» Written task
Filter the lines below, keeping each one that holds "Confidence".

» Material provided

# # #

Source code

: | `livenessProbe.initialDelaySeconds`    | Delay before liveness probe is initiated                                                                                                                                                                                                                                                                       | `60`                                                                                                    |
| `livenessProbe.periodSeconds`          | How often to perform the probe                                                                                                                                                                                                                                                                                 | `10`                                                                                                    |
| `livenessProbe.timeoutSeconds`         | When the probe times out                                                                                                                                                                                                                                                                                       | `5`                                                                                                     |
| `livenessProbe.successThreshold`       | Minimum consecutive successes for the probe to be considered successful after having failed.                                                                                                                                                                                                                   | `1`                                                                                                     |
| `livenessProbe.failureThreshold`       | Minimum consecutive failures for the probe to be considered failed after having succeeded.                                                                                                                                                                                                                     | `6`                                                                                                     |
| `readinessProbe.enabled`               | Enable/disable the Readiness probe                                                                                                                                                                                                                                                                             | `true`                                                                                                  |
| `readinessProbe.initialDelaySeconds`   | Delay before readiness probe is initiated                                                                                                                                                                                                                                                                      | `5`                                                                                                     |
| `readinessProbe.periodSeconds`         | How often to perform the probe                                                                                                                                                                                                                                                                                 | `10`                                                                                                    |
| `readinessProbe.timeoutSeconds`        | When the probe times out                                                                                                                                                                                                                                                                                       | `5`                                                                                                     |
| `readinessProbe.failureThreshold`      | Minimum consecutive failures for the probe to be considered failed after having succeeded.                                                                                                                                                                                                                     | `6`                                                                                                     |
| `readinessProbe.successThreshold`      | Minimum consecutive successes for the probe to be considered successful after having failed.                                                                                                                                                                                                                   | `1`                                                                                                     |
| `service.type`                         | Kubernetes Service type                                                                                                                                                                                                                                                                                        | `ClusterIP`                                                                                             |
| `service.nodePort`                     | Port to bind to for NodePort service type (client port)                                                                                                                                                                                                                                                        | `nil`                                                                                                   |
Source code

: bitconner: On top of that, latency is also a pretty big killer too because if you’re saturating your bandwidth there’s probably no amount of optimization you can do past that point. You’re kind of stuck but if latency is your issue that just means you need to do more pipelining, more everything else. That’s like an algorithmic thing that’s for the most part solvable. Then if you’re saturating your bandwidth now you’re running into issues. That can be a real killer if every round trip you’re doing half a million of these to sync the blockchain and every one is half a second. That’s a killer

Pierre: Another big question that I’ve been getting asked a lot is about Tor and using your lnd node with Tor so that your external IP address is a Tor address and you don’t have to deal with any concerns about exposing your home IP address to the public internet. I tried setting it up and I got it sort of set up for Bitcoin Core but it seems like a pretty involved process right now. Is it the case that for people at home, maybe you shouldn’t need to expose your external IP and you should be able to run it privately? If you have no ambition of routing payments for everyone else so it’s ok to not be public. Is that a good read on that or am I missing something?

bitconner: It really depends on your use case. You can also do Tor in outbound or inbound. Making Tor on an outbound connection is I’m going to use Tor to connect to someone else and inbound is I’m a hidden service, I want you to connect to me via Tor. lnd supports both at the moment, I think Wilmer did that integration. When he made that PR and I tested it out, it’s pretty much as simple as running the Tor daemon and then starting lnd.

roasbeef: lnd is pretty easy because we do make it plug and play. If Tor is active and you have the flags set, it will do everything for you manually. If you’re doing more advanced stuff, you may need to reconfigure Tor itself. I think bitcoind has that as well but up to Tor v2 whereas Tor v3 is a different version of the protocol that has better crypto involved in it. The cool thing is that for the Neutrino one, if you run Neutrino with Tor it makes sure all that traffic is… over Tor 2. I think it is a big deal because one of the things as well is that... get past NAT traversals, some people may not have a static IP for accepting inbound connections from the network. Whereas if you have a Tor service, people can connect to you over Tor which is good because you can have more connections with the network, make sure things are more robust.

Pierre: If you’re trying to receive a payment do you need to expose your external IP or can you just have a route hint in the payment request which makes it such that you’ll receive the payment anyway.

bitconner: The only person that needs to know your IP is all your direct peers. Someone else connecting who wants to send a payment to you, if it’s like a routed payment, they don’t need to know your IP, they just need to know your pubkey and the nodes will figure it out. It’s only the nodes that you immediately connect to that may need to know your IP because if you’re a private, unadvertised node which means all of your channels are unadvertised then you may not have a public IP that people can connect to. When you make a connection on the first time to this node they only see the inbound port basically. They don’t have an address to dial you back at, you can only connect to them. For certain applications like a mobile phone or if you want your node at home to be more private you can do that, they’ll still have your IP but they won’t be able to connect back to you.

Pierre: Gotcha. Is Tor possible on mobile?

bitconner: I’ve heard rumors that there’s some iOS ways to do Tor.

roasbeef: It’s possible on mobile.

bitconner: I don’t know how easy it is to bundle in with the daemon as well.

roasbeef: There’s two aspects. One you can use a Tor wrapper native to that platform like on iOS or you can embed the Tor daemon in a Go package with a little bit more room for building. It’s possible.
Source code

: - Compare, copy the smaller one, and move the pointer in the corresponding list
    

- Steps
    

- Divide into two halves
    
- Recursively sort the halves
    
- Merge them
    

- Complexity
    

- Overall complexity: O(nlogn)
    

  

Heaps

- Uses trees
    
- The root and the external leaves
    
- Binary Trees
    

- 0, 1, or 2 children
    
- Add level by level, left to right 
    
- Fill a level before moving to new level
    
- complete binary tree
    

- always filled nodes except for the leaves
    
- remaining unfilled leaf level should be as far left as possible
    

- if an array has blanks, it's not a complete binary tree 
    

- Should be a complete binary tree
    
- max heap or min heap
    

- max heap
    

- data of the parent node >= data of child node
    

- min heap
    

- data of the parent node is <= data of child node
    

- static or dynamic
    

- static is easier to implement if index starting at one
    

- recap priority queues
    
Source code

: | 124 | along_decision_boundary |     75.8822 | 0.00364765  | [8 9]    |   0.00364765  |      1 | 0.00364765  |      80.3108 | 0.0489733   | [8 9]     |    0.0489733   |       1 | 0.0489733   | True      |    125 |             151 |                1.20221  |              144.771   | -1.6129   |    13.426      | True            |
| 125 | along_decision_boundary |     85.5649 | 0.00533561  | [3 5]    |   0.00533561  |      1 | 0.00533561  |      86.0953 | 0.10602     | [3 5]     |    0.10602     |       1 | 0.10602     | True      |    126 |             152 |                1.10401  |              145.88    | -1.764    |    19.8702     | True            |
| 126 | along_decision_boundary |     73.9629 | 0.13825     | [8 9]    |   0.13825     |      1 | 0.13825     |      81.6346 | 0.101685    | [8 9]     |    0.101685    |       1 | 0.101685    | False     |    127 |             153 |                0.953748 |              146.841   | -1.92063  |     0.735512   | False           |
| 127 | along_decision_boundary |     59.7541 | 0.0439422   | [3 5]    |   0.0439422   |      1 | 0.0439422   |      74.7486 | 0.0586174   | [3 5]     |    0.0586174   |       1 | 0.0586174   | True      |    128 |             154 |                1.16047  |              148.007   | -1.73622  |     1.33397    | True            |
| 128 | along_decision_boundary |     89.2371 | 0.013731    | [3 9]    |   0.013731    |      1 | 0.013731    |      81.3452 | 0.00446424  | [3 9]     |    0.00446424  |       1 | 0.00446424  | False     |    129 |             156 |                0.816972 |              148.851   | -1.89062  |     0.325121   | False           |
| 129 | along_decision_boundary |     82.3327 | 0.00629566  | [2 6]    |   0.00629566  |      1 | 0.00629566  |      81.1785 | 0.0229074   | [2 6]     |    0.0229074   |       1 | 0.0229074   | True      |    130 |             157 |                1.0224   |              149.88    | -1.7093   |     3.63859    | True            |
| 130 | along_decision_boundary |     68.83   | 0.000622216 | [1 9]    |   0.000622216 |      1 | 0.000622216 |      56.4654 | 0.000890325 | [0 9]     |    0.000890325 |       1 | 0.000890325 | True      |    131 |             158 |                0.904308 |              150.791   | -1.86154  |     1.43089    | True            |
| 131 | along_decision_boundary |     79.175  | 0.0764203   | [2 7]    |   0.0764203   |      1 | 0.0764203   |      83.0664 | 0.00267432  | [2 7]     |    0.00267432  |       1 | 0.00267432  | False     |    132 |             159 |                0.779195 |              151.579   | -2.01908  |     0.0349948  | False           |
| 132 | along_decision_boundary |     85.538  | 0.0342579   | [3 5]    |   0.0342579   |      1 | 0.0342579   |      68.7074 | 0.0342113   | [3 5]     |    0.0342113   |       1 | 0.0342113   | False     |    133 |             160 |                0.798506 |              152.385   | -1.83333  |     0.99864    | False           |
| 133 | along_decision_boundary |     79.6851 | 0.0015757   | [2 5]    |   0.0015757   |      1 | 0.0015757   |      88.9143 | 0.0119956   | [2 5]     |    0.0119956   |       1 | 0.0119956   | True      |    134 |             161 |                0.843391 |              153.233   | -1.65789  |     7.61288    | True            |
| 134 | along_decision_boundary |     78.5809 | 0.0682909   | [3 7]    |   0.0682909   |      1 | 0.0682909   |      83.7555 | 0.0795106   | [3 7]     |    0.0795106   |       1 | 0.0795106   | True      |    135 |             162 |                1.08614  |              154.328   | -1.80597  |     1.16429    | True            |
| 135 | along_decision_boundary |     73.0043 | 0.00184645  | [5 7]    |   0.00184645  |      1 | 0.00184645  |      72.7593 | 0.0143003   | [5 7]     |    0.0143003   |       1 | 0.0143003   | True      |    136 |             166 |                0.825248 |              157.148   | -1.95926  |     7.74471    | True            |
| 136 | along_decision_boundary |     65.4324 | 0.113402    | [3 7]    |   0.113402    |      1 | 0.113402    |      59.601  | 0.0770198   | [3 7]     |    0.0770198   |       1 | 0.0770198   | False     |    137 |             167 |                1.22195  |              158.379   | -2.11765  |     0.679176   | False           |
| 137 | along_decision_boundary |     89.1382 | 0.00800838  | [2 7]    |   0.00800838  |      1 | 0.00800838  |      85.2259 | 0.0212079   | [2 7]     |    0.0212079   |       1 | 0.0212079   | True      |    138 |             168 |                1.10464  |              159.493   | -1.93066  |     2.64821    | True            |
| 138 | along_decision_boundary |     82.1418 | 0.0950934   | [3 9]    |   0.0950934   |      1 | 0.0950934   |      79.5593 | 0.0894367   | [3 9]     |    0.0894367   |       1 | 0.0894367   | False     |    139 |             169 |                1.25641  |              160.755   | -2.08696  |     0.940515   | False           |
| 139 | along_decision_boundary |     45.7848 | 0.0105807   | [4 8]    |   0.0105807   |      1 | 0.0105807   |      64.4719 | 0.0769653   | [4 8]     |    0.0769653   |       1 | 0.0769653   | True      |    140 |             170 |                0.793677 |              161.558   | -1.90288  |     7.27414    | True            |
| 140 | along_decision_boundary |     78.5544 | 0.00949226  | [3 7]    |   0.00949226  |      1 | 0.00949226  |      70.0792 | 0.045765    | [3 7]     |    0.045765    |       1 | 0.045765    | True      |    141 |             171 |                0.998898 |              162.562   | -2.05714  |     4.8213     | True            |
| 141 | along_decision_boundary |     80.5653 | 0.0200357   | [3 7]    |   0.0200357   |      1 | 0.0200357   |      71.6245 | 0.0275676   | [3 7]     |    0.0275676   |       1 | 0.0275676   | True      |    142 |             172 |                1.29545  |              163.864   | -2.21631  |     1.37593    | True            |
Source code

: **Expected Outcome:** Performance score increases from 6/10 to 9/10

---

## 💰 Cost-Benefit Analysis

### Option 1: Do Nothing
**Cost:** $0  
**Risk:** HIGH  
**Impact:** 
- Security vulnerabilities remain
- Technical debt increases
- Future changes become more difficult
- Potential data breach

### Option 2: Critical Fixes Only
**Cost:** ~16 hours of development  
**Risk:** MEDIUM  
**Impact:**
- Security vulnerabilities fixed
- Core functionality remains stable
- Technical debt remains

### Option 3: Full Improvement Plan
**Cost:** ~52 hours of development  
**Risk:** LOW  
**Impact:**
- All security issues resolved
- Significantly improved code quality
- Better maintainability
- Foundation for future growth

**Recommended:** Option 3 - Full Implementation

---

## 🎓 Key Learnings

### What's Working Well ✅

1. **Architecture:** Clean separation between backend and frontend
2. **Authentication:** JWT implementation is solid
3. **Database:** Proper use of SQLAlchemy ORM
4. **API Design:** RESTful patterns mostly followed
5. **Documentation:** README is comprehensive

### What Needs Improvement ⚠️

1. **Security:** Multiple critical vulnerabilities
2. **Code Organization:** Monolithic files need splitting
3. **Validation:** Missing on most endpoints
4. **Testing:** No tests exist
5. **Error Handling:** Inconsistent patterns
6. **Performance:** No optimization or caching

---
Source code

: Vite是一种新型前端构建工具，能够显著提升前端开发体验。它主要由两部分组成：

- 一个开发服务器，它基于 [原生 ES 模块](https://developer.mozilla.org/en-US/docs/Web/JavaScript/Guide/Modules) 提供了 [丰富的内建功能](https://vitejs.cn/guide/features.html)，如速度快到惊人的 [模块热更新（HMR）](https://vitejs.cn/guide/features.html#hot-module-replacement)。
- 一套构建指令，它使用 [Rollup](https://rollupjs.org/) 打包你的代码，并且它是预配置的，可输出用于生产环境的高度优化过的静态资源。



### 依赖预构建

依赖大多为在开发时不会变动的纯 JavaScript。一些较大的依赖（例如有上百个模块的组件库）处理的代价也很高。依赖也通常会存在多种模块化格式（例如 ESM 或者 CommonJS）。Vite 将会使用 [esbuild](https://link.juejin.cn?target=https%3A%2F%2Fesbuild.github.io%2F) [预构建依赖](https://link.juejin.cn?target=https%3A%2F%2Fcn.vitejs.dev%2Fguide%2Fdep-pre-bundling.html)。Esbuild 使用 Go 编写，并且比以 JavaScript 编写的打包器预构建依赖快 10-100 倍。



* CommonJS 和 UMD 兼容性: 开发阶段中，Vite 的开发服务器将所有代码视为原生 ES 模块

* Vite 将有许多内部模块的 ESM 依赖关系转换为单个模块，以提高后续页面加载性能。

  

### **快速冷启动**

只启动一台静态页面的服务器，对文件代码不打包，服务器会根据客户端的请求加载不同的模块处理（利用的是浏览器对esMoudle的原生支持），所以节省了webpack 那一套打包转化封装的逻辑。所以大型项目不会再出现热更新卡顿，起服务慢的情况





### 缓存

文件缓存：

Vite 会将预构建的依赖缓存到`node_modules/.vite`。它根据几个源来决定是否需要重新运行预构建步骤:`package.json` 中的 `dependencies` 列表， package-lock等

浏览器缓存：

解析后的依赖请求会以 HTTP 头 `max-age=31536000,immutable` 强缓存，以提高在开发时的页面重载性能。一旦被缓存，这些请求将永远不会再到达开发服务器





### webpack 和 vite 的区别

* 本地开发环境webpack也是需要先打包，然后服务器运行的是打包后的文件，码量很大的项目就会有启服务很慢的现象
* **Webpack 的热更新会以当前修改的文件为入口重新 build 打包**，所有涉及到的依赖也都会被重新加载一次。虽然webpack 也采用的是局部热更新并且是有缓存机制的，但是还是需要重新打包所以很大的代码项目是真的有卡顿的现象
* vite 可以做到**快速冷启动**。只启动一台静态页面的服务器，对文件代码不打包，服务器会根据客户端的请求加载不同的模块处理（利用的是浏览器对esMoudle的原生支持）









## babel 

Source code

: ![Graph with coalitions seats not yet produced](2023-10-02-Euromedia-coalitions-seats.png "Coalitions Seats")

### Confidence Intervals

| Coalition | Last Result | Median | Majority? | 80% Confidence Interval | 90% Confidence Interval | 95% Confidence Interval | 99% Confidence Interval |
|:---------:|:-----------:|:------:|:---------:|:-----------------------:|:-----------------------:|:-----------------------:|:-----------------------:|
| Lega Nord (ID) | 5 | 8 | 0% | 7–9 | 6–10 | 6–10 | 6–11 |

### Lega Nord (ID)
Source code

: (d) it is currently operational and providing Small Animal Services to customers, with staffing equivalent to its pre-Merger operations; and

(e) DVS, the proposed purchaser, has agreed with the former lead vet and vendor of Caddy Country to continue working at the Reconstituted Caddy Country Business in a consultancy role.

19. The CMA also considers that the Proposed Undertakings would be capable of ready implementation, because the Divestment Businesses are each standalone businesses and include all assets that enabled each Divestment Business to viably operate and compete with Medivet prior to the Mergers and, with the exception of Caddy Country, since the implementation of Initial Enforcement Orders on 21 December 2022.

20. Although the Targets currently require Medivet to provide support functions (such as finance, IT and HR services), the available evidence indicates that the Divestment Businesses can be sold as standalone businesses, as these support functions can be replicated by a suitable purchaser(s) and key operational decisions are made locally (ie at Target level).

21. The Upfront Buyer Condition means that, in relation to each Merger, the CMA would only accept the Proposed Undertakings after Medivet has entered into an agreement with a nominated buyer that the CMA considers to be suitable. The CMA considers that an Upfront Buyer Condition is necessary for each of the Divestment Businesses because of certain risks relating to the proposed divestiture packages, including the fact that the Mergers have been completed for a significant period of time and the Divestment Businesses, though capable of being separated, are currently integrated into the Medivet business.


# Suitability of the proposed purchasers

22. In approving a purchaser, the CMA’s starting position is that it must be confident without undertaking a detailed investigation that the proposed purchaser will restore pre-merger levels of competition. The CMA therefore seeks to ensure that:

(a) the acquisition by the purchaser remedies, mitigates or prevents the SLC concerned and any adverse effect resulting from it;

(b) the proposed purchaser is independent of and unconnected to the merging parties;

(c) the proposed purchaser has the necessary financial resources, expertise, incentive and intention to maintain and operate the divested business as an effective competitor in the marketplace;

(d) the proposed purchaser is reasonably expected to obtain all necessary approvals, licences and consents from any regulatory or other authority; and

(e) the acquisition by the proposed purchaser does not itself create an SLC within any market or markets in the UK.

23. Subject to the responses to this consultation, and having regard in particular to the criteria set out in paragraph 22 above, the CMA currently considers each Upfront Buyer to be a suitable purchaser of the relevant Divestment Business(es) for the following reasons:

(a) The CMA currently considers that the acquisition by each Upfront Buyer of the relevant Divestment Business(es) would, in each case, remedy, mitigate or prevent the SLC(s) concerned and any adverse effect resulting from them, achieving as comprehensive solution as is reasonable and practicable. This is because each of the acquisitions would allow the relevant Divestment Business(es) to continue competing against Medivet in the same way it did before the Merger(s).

# # #

» Answer
### Confidence Intervals
| Coalition | Last Result | Median | Majority? | 80% Confidence Interval | 90% Confidence Interval | 95% Confidence Interval | 99% Confidence Interval |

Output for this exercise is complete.